TarMovie

Twitter 2022-09 entertainment peaked
Also known as: TarCateBlanchettLydiaТаr

#TarMovie

Tár, Todd Field’s psychological drama starring Cate Blanchett, premiered at the Venice Film Festival on September 1, 2022, and became one of the year’s most divisive prestige films.

The Film

Lydia Tár (Blanchett), the first female chief conductor of the Berlin Philharmonic, faces career collapse amid allegations of misconduct and manipulation. The 158-minute film examines power, genius, cancel culture, and artistic obsession through Lydia’s unraveling.

Field’s screenplay (his first film in 16 years after Little Children) blurred fiction and reality—Lydia felt so authentic that some viewers believed she was a real conductor. The film’s meticulous depiction of classical music culture, from rehearsals to power dynamics, grounded the character study.

Cultural Impact

Cate Blanchett’s performance dominated awards season, winning the Golden Globe, BAFTA, and Critics Choice awards (losing the Oscar to Michelle Yeoh for Everything Everywhere All at Once). Her portrayal—coldly brilliant, morally ambiguous, deeply flawed—became one of cinema’s great character studies.

● ● ● ● ● ● ●

» **Tasks to carry out**
1 - In the passage on the film Tár, where did the film premiere?
2 - Pick up the passage on the film Tár after its last sentence and carry it forward.

● ● ● ● ● ● ●

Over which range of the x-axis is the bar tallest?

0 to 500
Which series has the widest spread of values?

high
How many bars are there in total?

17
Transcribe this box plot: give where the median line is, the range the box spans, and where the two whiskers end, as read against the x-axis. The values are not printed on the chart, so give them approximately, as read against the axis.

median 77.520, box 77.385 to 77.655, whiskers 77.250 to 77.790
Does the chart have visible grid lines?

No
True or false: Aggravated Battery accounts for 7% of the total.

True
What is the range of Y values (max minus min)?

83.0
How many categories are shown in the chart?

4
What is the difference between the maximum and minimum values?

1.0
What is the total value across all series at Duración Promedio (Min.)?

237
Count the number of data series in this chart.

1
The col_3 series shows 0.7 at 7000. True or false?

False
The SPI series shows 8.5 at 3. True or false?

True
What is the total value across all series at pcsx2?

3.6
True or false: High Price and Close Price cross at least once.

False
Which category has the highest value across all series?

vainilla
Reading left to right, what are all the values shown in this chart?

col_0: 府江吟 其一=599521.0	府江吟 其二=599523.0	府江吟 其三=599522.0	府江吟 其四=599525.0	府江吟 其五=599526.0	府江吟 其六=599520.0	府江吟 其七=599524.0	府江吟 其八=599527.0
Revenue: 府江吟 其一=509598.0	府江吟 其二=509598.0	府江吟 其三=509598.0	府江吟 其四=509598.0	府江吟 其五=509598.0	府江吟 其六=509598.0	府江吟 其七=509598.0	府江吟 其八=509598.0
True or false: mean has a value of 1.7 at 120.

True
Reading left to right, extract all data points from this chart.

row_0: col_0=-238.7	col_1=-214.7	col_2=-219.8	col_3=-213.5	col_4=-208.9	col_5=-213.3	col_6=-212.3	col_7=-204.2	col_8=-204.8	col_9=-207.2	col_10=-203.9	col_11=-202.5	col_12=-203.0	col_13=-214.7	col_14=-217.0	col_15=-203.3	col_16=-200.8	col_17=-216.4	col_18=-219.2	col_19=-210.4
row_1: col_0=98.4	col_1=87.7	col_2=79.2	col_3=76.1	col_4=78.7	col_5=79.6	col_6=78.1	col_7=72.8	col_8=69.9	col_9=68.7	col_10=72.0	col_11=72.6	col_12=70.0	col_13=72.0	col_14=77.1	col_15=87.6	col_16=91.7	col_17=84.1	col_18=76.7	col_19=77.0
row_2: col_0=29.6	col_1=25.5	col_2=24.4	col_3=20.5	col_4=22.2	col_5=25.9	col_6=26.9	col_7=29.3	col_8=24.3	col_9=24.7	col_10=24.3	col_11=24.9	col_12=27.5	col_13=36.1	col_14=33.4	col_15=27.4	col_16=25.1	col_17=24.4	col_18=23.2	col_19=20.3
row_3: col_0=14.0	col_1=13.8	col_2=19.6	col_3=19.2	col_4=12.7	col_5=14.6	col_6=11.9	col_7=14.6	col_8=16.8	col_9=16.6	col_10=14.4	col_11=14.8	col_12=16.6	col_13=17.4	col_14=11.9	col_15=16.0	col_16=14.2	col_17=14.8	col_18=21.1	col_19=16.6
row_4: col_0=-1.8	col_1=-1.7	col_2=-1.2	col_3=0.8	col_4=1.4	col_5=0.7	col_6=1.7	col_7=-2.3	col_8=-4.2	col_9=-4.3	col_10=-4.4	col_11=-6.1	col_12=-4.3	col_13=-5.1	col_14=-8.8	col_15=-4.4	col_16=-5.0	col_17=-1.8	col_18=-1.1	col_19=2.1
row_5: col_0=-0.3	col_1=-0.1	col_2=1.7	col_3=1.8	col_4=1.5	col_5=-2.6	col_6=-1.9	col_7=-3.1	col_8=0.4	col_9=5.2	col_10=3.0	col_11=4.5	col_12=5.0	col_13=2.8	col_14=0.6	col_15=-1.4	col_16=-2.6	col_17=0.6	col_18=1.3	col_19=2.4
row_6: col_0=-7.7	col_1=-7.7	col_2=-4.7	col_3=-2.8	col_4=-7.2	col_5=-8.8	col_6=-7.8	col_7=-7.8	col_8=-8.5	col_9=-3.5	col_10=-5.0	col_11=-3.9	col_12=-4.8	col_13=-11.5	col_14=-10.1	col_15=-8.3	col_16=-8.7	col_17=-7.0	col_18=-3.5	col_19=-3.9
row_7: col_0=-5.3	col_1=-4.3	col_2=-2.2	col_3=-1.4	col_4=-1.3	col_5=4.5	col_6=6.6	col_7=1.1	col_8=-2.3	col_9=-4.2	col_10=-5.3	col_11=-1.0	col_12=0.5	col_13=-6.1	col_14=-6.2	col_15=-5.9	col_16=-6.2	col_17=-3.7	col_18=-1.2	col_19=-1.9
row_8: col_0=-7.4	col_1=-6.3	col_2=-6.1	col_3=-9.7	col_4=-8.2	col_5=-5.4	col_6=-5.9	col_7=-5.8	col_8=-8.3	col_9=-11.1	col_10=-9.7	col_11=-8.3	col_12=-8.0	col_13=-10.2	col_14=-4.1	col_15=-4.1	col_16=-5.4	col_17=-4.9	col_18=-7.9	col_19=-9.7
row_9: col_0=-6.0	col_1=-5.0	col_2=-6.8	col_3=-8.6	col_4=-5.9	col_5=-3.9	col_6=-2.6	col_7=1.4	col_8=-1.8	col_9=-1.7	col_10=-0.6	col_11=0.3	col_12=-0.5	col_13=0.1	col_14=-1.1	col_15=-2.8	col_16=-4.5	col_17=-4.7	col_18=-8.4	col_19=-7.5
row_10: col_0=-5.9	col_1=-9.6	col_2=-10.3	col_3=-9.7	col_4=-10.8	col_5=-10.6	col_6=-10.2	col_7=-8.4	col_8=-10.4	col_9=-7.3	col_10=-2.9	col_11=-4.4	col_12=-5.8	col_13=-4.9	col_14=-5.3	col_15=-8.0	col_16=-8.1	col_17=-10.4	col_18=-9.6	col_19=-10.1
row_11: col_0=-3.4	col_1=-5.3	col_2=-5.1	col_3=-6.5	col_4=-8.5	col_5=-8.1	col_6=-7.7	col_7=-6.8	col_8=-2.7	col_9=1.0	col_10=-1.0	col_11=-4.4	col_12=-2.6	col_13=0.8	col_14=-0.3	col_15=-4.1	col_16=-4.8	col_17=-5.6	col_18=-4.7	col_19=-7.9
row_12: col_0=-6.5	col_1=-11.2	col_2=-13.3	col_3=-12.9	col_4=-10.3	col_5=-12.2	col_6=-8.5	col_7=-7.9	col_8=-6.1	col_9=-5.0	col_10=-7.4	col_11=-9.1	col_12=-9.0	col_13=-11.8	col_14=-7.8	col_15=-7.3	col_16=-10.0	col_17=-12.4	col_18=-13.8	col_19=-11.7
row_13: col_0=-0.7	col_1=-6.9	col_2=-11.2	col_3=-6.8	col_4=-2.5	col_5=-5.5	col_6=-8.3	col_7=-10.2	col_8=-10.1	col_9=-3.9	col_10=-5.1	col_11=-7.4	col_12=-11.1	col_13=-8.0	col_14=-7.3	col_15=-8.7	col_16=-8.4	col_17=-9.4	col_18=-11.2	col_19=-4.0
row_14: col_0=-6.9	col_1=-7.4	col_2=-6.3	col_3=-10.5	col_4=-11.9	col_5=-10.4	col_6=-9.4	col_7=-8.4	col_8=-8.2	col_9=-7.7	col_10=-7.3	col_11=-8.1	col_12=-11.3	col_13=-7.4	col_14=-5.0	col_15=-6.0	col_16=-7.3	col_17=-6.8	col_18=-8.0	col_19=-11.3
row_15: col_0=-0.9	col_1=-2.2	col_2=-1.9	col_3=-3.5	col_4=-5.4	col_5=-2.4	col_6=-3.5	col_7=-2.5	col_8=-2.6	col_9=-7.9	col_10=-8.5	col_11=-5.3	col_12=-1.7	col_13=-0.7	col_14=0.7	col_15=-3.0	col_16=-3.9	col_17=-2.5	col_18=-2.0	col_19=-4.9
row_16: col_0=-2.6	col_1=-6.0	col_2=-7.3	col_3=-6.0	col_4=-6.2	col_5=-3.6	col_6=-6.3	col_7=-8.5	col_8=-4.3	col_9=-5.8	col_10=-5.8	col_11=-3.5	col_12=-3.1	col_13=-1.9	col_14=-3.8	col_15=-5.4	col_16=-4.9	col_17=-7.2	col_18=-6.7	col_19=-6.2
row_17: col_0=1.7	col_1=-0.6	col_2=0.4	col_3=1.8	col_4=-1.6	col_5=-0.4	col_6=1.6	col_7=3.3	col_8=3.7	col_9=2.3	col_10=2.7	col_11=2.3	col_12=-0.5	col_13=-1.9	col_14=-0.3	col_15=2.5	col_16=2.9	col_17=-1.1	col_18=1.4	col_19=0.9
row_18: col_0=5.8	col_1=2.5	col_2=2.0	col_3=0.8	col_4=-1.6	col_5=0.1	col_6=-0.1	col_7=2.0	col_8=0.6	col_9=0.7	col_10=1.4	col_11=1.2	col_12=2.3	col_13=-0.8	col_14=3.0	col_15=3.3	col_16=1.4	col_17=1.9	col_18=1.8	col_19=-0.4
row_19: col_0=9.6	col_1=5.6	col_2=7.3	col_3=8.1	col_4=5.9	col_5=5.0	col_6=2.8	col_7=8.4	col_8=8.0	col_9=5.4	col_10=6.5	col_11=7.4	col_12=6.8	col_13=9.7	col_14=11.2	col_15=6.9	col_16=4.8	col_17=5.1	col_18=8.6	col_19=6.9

● ● ● ● ● ● ●

» **Results of the exercise**
1 - At the Venice Film Festival, on September 1, 2022.

2 -
The film sparked debate: Was it a #MeToo allegory about abusers? A critique of cancel culture? An exploration of artistic genius’ dark side? Field intentionally left interpretations open.

Hildur Guðnadóttir’s score (and Blanchett’s convincing conducting) impressed classical music experts. The film’s sound design—Tár’s auditory hallucinations, the oppressive silence—earned Oscar nominations.

Reception

Critics split (91% Rotten Tomatoes, but passionate detractors). Some hailed it as a masterpiece; others found it cold, pretentious, and overlong. Audiences were similarly divided—Tár was not designed for mass appeal.

The film earned six Oscar nominations, including Best Picture, Director, Screenplay, and Actress.